* _RECORDS TO PROCESS_
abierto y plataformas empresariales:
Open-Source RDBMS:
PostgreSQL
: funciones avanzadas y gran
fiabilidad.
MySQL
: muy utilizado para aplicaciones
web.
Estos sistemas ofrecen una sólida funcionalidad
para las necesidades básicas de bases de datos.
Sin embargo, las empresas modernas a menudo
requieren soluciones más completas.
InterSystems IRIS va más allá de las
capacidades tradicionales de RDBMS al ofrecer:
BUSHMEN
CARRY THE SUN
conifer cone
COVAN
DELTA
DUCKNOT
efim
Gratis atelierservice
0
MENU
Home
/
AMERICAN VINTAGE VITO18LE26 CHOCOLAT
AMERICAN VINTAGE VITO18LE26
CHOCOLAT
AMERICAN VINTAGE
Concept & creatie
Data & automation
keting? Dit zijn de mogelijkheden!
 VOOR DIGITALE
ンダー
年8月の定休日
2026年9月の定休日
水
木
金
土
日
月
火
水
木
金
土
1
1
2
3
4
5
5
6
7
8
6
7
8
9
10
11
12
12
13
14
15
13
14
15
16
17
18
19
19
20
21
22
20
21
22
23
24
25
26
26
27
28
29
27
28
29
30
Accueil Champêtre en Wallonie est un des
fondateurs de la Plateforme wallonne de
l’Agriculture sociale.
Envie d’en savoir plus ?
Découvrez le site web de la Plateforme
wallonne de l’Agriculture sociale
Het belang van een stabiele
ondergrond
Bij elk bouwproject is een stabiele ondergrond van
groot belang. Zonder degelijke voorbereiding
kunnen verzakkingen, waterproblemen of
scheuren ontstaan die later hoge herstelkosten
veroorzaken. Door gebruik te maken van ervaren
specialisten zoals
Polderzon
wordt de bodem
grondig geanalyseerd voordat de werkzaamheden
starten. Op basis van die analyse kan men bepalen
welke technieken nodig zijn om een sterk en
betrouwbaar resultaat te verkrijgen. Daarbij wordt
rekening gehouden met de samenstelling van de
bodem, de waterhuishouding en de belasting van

* _TASK DIRECTIONS_
Please show every line of the material above that contains the word "bodem". Case counts.

* _SOLUTION TO THE PROBLEM_
wordt de bodem
bodem, de waterhuishouding en de belasting van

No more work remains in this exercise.